### [Artikel]
Oleh KOMARUDDIN HIDAYAT
Di zaman modern ini semua agama tumbuh dalam ruang negara. Namun, hubungan antara keduanya tidak selalu harmonis, bahkan masih menyisakan banyak problem serius. Sering kali terjadi kontestasi antara pemimpin agama dan pemimpin negara dalam meraih dukungan publik.
Bahwa institusi agama merasa disaingi oleh negara, hal ini mudah dimaklumi mengingat agama merasa lebih dahulu lahir sebelum negara. Bahkan, agama diyakini sebagai cetak biru Tuhan pemilik semesta, sedangkan negara yang jumlahnya ratusan merupakan evolusi historis dan produk konsensus masyarakat.
Bagaimanakah konsep agama versi negara? Ternyata cukup beragam dan dinamis. Pengalaman Amerika, Eropa, Timur Tengah, dan Indonesia masing-masing berbeda dan saling memengaruhi. Di AS, misalnya, negara mengambil sikap separatif dan netral atas dasar prinsip sekularisme. Agama itu urusan personal. Agama tidak boleh masuk ruang negara. Namun, negara melindungi sepenuhnya hak dan kebebasan warganya untuk menganut keyakinan agama, apa pun agamanya, termasuk keyakinan untuk tidak beragama.

Data sumber
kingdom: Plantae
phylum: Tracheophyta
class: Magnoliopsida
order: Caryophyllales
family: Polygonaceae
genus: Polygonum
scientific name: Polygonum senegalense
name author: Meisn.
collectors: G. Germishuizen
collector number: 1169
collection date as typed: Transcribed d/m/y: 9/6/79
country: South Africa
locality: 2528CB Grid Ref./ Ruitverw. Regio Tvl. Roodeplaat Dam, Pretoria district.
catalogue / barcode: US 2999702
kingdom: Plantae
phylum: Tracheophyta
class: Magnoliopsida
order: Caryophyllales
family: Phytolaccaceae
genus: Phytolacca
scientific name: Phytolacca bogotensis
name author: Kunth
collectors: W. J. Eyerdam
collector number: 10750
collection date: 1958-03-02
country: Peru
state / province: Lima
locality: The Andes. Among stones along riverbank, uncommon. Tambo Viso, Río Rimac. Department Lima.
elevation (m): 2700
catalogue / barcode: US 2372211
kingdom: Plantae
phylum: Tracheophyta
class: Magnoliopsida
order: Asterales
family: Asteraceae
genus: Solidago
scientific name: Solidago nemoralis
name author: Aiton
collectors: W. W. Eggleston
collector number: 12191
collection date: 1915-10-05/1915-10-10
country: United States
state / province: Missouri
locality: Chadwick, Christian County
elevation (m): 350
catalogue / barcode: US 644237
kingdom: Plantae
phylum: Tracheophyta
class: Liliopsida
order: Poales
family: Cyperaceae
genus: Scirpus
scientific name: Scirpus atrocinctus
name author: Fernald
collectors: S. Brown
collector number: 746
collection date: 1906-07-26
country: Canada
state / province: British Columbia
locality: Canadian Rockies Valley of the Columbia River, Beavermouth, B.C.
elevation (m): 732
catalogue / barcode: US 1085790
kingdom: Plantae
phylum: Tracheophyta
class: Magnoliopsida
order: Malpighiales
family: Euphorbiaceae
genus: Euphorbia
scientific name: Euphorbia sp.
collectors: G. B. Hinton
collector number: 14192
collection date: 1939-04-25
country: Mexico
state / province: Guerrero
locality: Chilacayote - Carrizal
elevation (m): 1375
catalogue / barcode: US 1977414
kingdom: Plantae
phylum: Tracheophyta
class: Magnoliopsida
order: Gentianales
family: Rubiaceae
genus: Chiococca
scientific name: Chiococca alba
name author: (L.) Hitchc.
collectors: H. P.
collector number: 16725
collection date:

### [Tugas]
1: Menurut artikel tentang agama dan negara, atas dasar prinsip apa negara di AS bersikap separatif dan netral terhadap agama?
2: Lanjutkan artikel tentang agama dan negara dari kalimat terakhir yang ditampilkan.

### [Jawaban]
1: Prinsip sekularisme.

2:
Bagi Abdullahi Ahmed An-Na’im, pemikir kenegaraan dan keislaman asal Sudan yang kini menetap di AS, ketulusan beragama lebih dimungkinkan jika seseorang tinggal di negara sekuler. Sebab, katanya, sikap keimanan dan keberagamaannya lebih ditentukan oleh kesadaran dan kebebasan, bukan karena keterpaksaan atau motif-motif sosial-politik lainnya. Dengan alasan itu pula, An-Na’im berpendapat bahwa Muslim membutuhkan negara sekuler; bukan agar mereka menjadi lebih modern atau liberal, melainkan agar menjadi Muslim yang lebih baik. Selain dapat beriman, beribadah dan beramal semata karena Allah, hak dan kebebasan mereka dalam kehidupan beragama pun dilindungi dan dibela negara secara lebih baik (An-Na’im, 2007).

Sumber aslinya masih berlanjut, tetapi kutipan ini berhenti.